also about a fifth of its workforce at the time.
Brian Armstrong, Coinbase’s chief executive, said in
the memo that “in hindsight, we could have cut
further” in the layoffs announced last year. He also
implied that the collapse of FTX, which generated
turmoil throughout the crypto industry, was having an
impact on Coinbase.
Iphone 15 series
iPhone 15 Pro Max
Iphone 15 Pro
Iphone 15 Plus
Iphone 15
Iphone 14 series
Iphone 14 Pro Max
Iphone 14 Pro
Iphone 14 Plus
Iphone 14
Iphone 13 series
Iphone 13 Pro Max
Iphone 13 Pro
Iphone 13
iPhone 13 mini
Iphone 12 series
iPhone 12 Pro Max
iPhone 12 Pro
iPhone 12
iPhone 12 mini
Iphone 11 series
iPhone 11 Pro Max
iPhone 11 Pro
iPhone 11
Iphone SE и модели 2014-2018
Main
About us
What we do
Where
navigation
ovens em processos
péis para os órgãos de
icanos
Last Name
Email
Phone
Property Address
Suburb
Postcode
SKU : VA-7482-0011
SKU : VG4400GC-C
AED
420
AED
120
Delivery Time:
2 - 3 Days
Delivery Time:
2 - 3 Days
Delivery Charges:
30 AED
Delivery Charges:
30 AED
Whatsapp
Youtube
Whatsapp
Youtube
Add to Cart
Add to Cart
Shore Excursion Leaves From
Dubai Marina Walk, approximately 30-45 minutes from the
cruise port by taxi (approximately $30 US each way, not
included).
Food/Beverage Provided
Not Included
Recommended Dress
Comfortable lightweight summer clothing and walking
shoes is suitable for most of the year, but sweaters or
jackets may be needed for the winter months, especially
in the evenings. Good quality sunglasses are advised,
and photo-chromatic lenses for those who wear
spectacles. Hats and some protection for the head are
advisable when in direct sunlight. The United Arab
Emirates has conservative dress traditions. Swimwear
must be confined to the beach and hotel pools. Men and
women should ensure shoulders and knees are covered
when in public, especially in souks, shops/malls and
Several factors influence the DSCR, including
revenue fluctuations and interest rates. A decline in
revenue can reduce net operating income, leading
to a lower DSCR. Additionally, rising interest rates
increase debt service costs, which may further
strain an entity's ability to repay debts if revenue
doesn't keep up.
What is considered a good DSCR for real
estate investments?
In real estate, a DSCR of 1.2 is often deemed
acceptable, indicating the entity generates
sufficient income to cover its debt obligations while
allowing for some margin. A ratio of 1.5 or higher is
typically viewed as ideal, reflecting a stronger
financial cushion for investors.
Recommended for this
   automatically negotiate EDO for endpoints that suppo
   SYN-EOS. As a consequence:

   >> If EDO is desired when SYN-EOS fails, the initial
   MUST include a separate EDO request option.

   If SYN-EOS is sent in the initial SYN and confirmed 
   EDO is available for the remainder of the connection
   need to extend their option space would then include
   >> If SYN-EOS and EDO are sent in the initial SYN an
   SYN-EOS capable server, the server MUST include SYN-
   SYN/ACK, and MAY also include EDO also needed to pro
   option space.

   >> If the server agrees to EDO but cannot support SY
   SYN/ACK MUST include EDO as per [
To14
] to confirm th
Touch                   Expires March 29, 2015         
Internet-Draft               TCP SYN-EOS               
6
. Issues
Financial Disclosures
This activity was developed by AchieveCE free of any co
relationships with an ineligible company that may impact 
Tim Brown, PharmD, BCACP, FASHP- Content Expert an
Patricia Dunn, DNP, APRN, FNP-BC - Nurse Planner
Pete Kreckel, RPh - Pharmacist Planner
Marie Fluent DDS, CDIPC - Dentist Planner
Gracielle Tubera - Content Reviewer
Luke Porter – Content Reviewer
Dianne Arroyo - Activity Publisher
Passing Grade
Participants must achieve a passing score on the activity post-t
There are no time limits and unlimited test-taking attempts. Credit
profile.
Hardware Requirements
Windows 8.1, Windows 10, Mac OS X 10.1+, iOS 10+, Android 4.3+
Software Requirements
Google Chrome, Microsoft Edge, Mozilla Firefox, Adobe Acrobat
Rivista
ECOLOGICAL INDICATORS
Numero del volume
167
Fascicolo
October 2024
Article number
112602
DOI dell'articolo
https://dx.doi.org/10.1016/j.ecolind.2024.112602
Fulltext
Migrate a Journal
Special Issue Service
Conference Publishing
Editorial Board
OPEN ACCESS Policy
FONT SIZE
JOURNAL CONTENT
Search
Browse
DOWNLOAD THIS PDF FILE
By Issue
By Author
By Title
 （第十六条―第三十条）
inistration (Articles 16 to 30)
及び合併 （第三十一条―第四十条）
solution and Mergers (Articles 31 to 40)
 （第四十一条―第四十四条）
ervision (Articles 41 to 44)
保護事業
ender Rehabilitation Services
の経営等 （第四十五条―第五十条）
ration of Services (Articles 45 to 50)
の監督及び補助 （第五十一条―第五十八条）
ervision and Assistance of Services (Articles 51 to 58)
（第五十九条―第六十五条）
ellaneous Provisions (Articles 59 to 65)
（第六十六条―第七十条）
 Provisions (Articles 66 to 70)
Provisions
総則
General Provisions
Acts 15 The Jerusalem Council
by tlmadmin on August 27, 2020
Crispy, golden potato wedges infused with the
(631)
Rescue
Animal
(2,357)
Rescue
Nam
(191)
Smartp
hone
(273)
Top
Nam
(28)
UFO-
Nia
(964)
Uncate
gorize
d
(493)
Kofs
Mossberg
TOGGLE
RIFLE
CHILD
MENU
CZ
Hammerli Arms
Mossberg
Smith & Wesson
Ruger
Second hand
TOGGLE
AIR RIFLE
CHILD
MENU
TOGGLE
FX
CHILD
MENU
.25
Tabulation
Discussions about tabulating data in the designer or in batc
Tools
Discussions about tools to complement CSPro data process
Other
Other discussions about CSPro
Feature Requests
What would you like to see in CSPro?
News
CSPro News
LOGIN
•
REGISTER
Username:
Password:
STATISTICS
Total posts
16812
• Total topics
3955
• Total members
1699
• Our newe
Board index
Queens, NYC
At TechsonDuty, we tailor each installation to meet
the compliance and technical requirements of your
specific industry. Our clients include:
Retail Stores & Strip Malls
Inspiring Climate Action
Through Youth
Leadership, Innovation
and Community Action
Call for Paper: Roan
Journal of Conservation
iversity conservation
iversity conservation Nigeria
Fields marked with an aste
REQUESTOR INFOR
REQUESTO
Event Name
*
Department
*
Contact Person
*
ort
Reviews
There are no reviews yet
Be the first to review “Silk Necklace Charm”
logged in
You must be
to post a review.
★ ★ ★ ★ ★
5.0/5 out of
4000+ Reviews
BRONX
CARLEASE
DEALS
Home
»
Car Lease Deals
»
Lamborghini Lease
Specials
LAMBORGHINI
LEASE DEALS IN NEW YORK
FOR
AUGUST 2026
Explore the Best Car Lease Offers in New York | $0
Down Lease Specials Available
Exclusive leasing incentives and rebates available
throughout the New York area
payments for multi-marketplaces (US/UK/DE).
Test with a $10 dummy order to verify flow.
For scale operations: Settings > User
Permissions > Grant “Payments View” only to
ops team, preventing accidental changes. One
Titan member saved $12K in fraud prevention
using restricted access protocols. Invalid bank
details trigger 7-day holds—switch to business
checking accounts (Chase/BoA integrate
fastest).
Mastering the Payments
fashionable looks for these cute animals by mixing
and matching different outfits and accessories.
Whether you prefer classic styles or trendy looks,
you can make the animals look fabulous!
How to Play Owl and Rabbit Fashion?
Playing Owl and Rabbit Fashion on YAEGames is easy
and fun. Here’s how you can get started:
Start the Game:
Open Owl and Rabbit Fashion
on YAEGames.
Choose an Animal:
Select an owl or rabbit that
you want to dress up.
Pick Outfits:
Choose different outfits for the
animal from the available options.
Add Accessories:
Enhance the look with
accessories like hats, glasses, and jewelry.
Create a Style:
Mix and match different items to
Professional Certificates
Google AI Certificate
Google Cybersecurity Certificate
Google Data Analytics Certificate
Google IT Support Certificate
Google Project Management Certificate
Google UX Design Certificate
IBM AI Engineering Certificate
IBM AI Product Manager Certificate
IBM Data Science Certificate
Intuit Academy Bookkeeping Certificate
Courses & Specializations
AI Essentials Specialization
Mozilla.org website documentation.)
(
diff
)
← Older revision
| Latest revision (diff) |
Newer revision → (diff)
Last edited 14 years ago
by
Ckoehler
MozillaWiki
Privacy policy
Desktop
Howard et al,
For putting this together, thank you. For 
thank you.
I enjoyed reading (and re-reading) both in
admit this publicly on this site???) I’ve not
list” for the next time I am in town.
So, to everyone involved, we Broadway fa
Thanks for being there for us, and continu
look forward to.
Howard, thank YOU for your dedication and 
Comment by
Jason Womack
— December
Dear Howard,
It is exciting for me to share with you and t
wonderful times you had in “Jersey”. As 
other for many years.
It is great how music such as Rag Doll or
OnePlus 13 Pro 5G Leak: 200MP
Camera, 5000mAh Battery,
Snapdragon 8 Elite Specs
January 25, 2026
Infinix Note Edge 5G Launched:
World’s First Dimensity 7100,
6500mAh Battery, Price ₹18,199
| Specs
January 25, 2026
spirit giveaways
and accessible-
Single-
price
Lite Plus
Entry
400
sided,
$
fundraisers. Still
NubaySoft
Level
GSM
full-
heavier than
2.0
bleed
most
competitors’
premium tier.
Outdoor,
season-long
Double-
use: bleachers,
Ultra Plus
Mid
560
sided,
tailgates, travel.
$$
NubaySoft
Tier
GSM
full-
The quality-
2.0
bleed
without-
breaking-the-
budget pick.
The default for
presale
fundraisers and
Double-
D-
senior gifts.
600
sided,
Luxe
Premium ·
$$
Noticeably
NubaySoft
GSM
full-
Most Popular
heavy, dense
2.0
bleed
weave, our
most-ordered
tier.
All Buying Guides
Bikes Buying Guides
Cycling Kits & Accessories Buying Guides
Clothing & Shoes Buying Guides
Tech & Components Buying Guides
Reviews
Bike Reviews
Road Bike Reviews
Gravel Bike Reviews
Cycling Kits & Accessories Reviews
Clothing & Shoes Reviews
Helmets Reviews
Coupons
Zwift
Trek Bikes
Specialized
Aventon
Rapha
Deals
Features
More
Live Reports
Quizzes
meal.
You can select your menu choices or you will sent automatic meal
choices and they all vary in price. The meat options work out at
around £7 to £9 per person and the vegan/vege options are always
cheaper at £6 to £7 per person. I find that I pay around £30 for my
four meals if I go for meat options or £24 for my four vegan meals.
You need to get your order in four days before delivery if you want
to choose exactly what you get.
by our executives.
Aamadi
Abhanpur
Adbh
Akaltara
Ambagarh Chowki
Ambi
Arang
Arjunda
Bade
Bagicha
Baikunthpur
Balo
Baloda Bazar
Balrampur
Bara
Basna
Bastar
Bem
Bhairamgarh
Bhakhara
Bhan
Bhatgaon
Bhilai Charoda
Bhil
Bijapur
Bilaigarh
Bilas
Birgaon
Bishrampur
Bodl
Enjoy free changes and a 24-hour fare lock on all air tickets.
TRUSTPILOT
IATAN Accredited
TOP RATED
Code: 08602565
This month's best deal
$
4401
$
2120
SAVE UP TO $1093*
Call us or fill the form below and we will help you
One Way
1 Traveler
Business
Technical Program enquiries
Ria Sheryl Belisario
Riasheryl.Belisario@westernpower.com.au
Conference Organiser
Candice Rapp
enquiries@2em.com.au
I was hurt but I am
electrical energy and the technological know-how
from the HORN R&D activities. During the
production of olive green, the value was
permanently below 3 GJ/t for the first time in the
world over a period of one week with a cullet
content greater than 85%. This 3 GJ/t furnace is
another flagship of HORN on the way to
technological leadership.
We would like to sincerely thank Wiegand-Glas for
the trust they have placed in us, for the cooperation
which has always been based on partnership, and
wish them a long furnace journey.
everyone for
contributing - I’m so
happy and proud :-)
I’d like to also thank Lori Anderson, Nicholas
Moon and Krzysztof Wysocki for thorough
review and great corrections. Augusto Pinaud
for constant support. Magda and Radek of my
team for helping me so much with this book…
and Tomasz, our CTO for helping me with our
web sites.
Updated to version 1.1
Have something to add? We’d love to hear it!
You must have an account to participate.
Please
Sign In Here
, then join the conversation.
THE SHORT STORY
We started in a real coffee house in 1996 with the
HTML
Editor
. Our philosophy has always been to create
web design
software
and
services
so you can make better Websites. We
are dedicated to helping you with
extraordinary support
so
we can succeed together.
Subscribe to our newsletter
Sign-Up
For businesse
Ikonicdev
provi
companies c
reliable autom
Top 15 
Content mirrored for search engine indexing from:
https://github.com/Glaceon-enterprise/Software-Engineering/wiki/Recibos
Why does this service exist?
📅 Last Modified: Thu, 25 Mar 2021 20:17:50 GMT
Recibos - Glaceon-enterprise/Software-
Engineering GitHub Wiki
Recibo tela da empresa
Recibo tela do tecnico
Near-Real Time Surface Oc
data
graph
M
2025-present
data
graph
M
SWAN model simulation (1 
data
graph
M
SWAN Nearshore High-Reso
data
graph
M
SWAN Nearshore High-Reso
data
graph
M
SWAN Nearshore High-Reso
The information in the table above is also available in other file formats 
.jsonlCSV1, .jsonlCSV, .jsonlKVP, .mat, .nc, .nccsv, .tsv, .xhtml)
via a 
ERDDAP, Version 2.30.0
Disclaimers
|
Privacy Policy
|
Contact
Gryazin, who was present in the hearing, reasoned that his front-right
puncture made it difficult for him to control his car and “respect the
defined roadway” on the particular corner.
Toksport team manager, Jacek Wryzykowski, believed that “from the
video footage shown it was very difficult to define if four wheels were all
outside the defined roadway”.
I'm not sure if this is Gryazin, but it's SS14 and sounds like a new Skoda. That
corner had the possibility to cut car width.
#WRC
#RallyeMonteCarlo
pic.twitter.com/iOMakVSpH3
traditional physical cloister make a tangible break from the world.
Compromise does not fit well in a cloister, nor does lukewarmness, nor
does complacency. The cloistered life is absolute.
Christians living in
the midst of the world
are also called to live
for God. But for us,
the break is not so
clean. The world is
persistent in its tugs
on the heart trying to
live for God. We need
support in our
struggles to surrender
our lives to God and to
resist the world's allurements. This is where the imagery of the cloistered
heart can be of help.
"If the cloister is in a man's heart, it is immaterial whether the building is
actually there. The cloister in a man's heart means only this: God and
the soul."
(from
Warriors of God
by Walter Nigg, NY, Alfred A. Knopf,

▸ Task goal
Starting with the first line of the rows and going on through the line with "Emirates has conservative", write those lines out again with "Delivery Time" changed to "Shipping Time" and everything else left as it is.

▸ Solved problem
also about a fifth of its workforce at the time.
Brian Armstrong, Coinbase’s chief executive, said in
the memo that “in hindsight, we could have cut
further” in the layoffs announced last year. He also
implied that the collapse of FTX, which generated
turmoil throughout the crypto industry, was having an
impact on Coinbase.
Iphone 15 series
iPhone 15 Pro Max
Iphone 15 Pro
Iphone 15 Plus
Iphone 15
Iphone 14 series
Iphone 14 Pro Max
Iphone 14 Pro
Iphone 14 Plus
Iphone 14
Iphone 13 series
Iphone 13 Pro Max
Iphone 13 Pro
Iphone 13
iPhone 13 mini
Iphone 12 series
iPhone 12 Pro Max
iPhone 12 Pro
iPhone 12
iPhone 12 mini
Iphone 11 series
iPhone 11 Pro Max
iPhone 11 Pro
iPhone 11
Iphone SE и модели 2014-2018
Main
About us
What we do
Where
navigation
ovens em processos
péis para os órgãos de
icanos
Last Name
Email
Phone
Property Address
Suburb
Postcode
SKU : VA-7482-0011
SKU : VG4400GC-C
AED
420
AED
120
Shipping Time:
2 - 3 Days
Shipping Time:
2 - 3 Days
Delivery Charges:
30 AED
Delivery Charges:
30 AED
Whatsapp
Youtube
Whatsapp
Youtube
Add to Cart
Add to Cart
Shore Excursion Leaves From
Dubai Marina Walk, approximately 30-45 minutes from the
cruise port by taxi (approximately $30 US each way, not
included).
Food/Beverage Provided
Not Included
Recommended Dress
Comfortable lightweight summer clothing and walking
shoes is suitable for most of the year, but sweaters or
jackets may be needed for the winter months, especially
in the evenings. Good quality sunglasses are advised,
and photo-chromatic lenses for those who wear
spectacles. Hats and some protection for the head are
advisable when in direct sunlight. The United Arab
Emirates has conservative dress traditions. Swimwear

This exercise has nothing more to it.